■ What to work on
Repeat the listing below in full and exactly, but without its pictures.

■ Data supplied
╭──

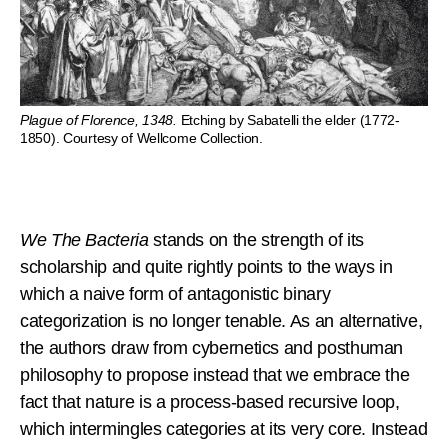
Plague of Florence, 1348.
Etching by Sabatelli the elder (1772-
1850). Courtesy of Wellcome Collection.
We The Bacteria
stands on the strength of its
scholarship and quite rightly points to the ways in
which a naive form of antagonistic binary
categorization is no longer tenable. As an alternative,
the authors draw from cybernetics and posthuman
philosophy to propose instead that we embrace the
fact that nature is a process-based recursive loop,
which intermingles categories at its very core. Instead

╰──

■ Expected answer
Plague of Florence, 1348.
Etching by Sabatelli the elder (1772-
1850). Courtesy of Wellcome Collection.
We The Bacteria
stands on the strength of its
scholarship and quite rightly points to the ways in
which a naive form of antagonistic binary
categorization is no longer tenable. As an alternative,
the authors draw from cybernetics and posthuman
philosophy to propose instead that we embrace the
fact that nature is a process-based recursive loop,
which intermingles categories at its very core. Instead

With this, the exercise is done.